[DATA IN THIS EXERCISE Boundary: Start]

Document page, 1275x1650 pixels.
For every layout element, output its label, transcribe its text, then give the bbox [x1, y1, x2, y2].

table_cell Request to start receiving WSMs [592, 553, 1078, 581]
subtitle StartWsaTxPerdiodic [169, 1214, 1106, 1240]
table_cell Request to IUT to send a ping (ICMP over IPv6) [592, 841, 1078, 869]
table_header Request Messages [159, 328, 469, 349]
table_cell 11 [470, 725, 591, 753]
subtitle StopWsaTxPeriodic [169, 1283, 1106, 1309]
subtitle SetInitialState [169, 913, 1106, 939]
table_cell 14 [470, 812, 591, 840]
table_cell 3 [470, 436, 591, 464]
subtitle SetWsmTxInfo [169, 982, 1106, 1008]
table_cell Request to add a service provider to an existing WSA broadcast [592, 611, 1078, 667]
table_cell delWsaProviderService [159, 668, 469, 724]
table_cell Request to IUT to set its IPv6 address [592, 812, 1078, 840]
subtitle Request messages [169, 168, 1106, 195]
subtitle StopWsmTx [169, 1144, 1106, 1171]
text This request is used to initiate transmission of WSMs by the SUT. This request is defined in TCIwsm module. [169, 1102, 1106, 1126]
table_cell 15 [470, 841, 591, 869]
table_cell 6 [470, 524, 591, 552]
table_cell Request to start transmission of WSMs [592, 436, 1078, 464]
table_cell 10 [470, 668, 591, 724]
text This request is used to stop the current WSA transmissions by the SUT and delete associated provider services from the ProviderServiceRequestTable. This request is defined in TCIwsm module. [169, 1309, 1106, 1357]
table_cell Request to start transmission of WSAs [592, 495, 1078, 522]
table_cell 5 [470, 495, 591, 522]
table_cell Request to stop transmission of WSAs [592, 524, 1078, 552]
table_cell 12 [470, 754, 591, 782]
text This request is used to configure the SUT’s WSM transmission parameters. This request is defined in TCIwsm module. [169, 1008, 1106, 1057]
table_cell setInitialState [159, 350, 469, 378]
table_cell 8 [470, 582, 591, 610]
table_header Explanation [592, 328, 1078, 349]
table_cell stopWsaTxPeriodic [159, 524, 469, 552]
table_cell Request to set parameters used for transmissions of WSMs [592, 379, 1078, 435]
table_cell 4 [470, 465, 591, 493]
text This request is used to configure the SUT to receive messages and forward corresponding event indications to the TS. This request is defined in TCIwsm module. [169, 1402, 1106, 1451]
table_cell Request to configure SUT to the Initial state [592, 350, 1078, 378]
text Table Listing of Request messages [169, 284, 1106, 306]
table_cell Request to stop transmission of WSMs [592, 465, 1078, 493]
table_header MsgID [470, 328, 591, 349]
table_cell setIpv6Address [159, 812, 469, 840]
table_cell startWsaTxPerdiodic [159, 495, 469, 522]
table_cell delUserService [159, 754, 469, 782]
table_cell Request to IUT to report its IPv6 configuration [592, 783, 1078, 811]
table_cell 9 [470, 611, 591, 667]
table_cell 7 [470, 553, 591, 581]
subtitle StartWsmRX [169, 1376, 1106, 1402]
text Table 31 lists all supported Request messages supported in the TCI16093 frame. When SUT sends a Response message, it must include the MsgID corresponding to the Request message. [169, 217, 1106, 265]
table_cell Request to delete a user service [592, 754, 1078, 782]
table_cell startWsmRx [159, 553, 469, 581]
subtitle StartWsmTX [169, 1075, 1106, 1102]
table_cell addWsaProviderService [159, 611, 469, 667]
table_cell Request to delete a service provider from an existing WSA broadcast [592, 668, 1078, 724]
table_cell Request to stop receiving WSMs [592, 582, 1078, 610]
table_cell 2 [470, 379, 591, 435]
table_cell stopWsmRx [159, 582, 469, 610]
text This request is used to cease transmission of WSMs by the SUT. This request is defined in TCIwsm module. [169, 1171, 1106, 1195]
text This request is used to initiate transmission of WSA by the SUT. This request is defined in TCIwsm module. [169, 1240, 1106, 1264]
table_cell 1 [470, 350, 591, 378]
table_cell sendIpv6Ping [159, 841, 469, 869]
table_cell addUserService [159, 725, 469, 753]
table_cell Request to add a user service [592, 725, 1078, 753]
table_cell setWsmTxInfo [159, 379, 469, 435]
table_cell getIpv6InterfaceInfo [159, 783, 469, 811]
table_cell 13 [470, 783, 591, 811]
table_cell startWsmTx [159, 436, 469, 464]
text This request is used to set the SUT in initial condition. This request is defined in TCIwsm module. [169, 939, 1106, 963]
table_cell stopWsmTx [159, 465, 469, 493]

[DATA IN THIS EXERCISE Boundary: End]

● EXERCISE INSTRUCTIONS: Return the entries in full. Do not alter them.

● RESPONSE BOX:
Document page, 1275x1650 pixels.
For every layout element, output its label, transcribe its text, then give the bbox [x1, y1, x2, y2].

table_cell Request to start receiving WSMs [592, 553, 1078, 581]
subtitle StartWsaTxPerdiodic [169, 1214, 1106, 1240]
table_cell Request to IUT to send a ping (ICMP over IPv6) [592, 841, 1078, 869]
table_header Request Messages [159, 328, 469, 349]
table_cell 11 [470, 725, 591, 753]
subtitle StopWsaTxPeriodic [169, 1283, 1106, 1309]
subtitle SetInitialState [169, 913, 1106, 939]
table_cell 14 [470, 812, 591, 840]
table_cell 3 [470, 436, 591, 464]
subtitle SetWsmTxInfo [169, 982, 1106, 1008]
table_cell Request to add a service provider to an existing WSA broadcast [592, 611, 1078, 667]
table_cell delWsaProviderService [159, 668, 469, 724]
table_cell Request to IUT to set its IPv6 address [592, 812, 1078, 840]
subtitle Request messages [169, 168, 1106, 195]
subtitle StopWsmTx [169, 1144, 1106, 1171]
text This request is used to initiate transmission of WSMs by the SUT. This request is defined in TCIwsm module. [169, 1102, 1106, 1126]
table_cell 15 [470, 841, 591, 869]
table_cell 6 [470, 524, 591, 552]
table_cell Request to start transmission of WSMs [592, 436, 1078, 464]
table_cell 10 [470, 668, 591, 724]
text This request is used to stop the current WSA transmissions by the SUT and delete associated provider services from the ProviderServiceRequestTable. This request is defined in TCIwsm module. [169, 1309, 1106, 1357]
table_cell Request to start transmission of WSAs [592, 495, 1078, 522]
table_cell 5 [470, 495, 591, 522]
table_cell Request to stop transmission of WSAs [592, 524, 1078, 552]
table_cell 12 [470, 754, 591, 782]
text This request is used to configure the SUT’s WSM transmission parameters. This request is defined in TCIwsm module. [169, 1008, 1106, 1057]
table_cell setInitialState [159, 350, 469, 378]
table_cell 8 [470, 582, 591, 610]
table_header Explanation [592, 328, 1078, 349]
table_cell stopWsaTxPeriodic [159, 524, 469, 552]
table_cell Request to set parameters used for transmissions of WSMs [592, 379, 1078, 435]
table_cell 4 [470, 465, 591, 493]
text This request is used to configure the SUT to receive messages and forward corresponding event indications to the TS. This request is defined in TCIwsm module. [169, 1402, 1106, 1451]
table_cell Request to configure SUT to the Initial state [592, 350, 1078, 378]
text Table Listing of Request messages [169, 284, 1106, 306]
table_cell Request to stop transmission of WSMs [592, 465, 1078, 493]
table_header MsgID [470, 328, 591, 349]
table_cell setIpv6Address [159, 812, 469, 840]
table_cell startWsaTxPerdiodic [159, 495, 469, 522]
table_cell delUserService [159, 754, 469, 782]
table_cell Request to IUT to report its IPv6 configuration [592, 783, 1078, 811]
table_cell 9 [470, 611, 591, 667]
table_cell 7 [470, 553, 591, 581]
subtitle StartWsmRX [169, 1376, 1106, 1402]
text Table 31 lists all supported Request messages supported in the TCI16093 frame. When SUT sends a Response message, it must include the MsgID corresponding to the Request message. [169, 217, 1106, 265]
table_cell Request to delete a user service [592, 754, 1078, 782]
table_cell startWsmRx [159, 553, 469, 581]
subtitle StartWsmTX [169, 1075, 1106, 1102]
table_cell addWsaProviderService [159, 611, 469, 667]
table_cell Request to delete a service provider from an existing WSA broadcast [592, 668, 1078, 724]
table_cell Request to stop receiving WSMs [592, 582, 1078, 610]
table_cell 2 [470, 379, 591, 435]
table_cell stopWsmRx [159, 582, 469, 610]
text This request is used to cease transmission of WSMs by the SUT. This request is defined in TCIwsm module. [169, 1171, 1106, 1195]
text This request is used to initiate transmission of WSA by the SUT. This request is defined in TCIwsm module. [169, 1240, 1106, 1264]
table_cell 1 [470, 350, 591, 378]
table_cell sendIpv6Ping [159, 841, 469, 869]
table_cell addUserService [159, 725, 469, 753]
table_cell Request to add a user service [592, 725, 1078, 753]
table_cell setWsmTxInfo [159, 379, 469, 435]
table_cell getIpv6InterfaceInfo [159, 783, 469, 811]
table_cell 13 [470, 783, 591, 811]
table_cell startWsmTx [159, 436, 469, 464]
text This request is used to set the SUT in initial condition. This request is defined in TCIwsm module. [169, 939, 1106, 963]
table_cell stopWsmTx [159, 465, 469, 493]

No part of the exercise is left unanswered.